Azadeh Moaveni was born in 1976 into an Iranian expatriate community in northern California that similarly viewed Iran as "a place of light, poetry and nightingales" taken over by "a dark, evil force called the Revolution." As a child she absorbed these "distorting myths of exile," and as a teenager she added her own cultural identity crises to the brew. But having missed the revolution herself, Moaveni grew up less encumbered by the history that weighed on the adults around her, and when she decided to try living and working as a journalist in Tehran, she became a conduit for Iranians and Westerners to gain new perspectives on the country.

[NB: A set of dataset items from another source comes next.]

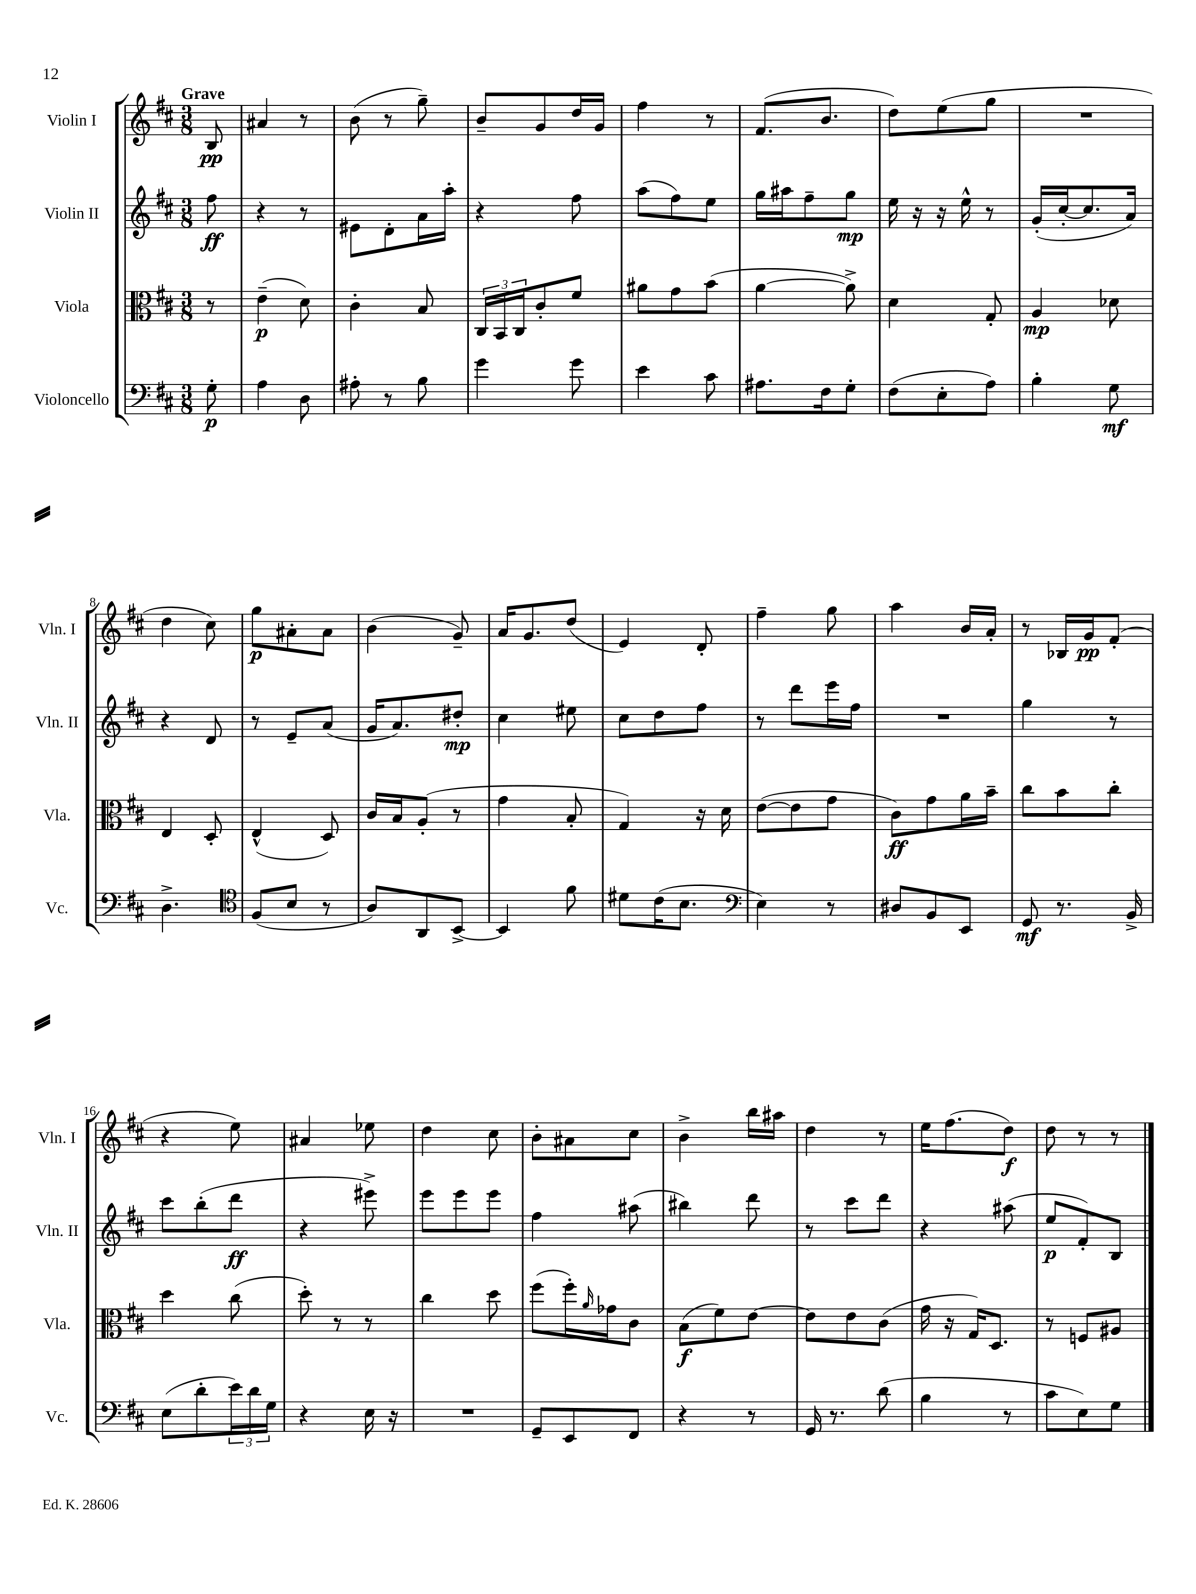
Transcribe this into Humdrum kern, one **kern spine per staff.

**kern	**kern	**kern	**kern
*staff4	*staff3	*staff2	*staff1
*clefF4	*clefC3	*clefG2	*clefG2
*k[f#c#]	*k[f#c#]	*k[f#c#]	*k[f#c#]
*M3/8	*M3/8	*M3/8	*M3/8
8G'	8r	8ff#	8B
=	=	=	=
4A	(4e~	4r	4a#
8D	8d)	8r	8r
=	=	=	=
8A#'	4c#'	8e#	(8b
8r	.	8d'	8r
8B	8B	16a	8gg~)
.	.	16aa'	.
=	=	=	=
4g	24C#	4r	8b~
.	24BB	.	.
.	24C#	.	.
.	8c#'	.	8g
8g	8f#	8ff#	16dd
.	.	.	16g
=	=	=	=
4e	8a#	(8aa	4ff#
.	8g	8ff#)	.
8c#	(8b	8ee	8r
=	=	=	=
8.A#	[4a	16gg	(8.f#
.	.	16aa#	.
.	.	8ff#~	.
16F#	.	.	8.b
8G'	8a^])	8gg	.
=	=	=	=
(8F#	4d	16ee	8dd)
.	.	16r	.
8E'	.	16r	(8ee
.	.	16ee^^	.
8A)	8G'	8r	8gg
=	=	=	=
4B'	4A	(16g'	4.r
.	.	[16cc#'	.
.	.	8.cc#]	.
8G	8d-	.	.
.	.	16a)	.
=	=	=	=
4.D^	4E	4r	4dd
.	8D'	8d	8cc#)
=	=	=	=
*clefC4	*	*	*
(8F#	(4E^^	8r	8gg
8B	.	8e~	8a#'
8r	8D)	(8a	8a#
=	=	=	=
8A)	16c#	16g	(4b
.	16B	8.a)	.
8AA	(8A'	.	.
[8BB^	8r	8dd#'	8g~)
=	=	=	=
4BB]	4g	4cc#	16a
.	.	.	8.g
8f#	8B'	8ee#	(8dd
=	=	=	=
8d#	4G)	8cc#	4e)
(16c#	.	8dd	.
8.B	.	.	.
.	16r	8ff#	8d'
.	16d	.	.
=	=	=	=
*clefF4	*	*	*
4E)	([8e	8r	4ff#~
.	8e]	8ddd	.
8r	8g	16eee	8gg
.	.	16ff#	.
=	=	=	=
8D#	8c#)	4.r	4aa
8BB	8g	.	.
8EE	16a	.	16b
.	16b~	.	16a'
=	=	=	=
8GG	8cc#	4gg	8r
8.r	8b	.	16B-
.	.	.	16g
.	8cc#'	8r	(8f#'
16BB^	.	.	.
=	=	=	=
(8E	4dd	8ccc#	4r
8d'	.	(8bb'	.
24e)	(8cc#	8ddd	8ee)
24d	.	.	.
24G	.	.	.
=	=	=	=
4r	8dd')	4r	4a#
.	8r	.	.
16E	8r	8eee#^)	8ee-
16r	.	.	.
=	=	=	=
4.r	4cc#	8eee	4dd
.	.	8eee	.
.	8dd	8eee	8cc#
=	=	=	=
8GG~	(8ff#	4ff#	8b'
8EE	16ff#')	.	8a#
.	16qqa	.	.
.	16g-	.	.
8FF#	8c#	(8aa#	8cc#
=	=	=	=
4r	(8B	4bb#)	4b^
.	8f#)	.	.
8r	[8e	8ddd	16bb
.	.	.	16aa#
=	=	=	=
16GG	8e]	8r	4dd
8.r	.	.	.
.	8e	8ccc#	.
(8d	(8c#	8ddd	8r
=	=	=	=
4B	16g	4r	16ee
.	16r	.	(8.ff#
.	16G)	.	.
.	8.D	.	.
8r	.	(8aa#	8dd)
=	=	=	=
8c#	8r	8ee	8dd
8E)	8F	8f#')	8r
8G	8A#	8B	8r
==	==	==	==
*-	*-	*-	*-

She arrived in 2000, when Iran's reformists had started to lose their teeth and their rock-star appeal and the conservatives had eased up on sartorial restrictions while continuing their assault on political freedoms. Moaveni is part of Iran's largest generation, the two-thirds of the country who are under 30 and are more interested in the latest rhinoplasty surgeons and bloggers than in the university's Friday prayer sessions. Some there saw her as a foreigner, and some considered her a wash-up for still being unmarried at 24, but on the whole she blended in with other Iranians and joined in their complex relationship with a country that evokes both fierce love and utter despair from its inhabitants. Years of civil rights abuses make Iranians "dream more modestly," but the criminalization of sexuality makes them crackle with sexual energy. Teenagers in 5-inch heels use martyrs' holidays as an excuse to throw make-out parties; disillusioned matrons trade Islam for yoga; mullahs who rail against "bourgeois" miniature poodles try to get Moaveni's cell phone number for a date.

Lipstick Jihad 's sensational-sounding title is in fact apt. It refers to Iranians who, despite the regime's dictates, insist on what Moaveni calls an "as if" lifestyle, living as if it were permitted to "speak your mind, challenge authority . . . wear too much lipstick." Women especially engage every day in this "slow, deliberate, widespread act of defiance. A jihad, in the classical sense of the word: a struggle."

Moaveni has a journalist's eye for that struggle and a memoirist's knack for finding meaning in her own internal conflicts. For her, living in Iran meant inhabiting the "what if" world she might have grown up in, the oft-imagined world made flesh. Much of the time she felt alienated by it, but she writes affectingly of a moment in which her two worlds converged, on a ski slope when a friend used a Farsi term for "dear" that Moaveni recalled from the Iranians in California. "Until then, I had believed smells were the keys that unlocked memory, uniquely able to transport you back to some distant point in the past, in a heady flash. . . . But when I heard the word aziz, that endearment woven into the fabric of my childhood . . . I melted like a cat picked up by the scruff of its neck."

Despite such moments, Moaveni eventually abandoned the struggle to live in Iran. But her journey there provides a welcome alternative to the dark/light vision of it she grew up with. Her book shows us what Iran looks like in spring and fall, with all those seasons' biting winds and unexpected days of sunshine. •

Tara Bahrampour is the author of "To See and See Again: A Life in Iran and America" and a staff writer at The Washington Post.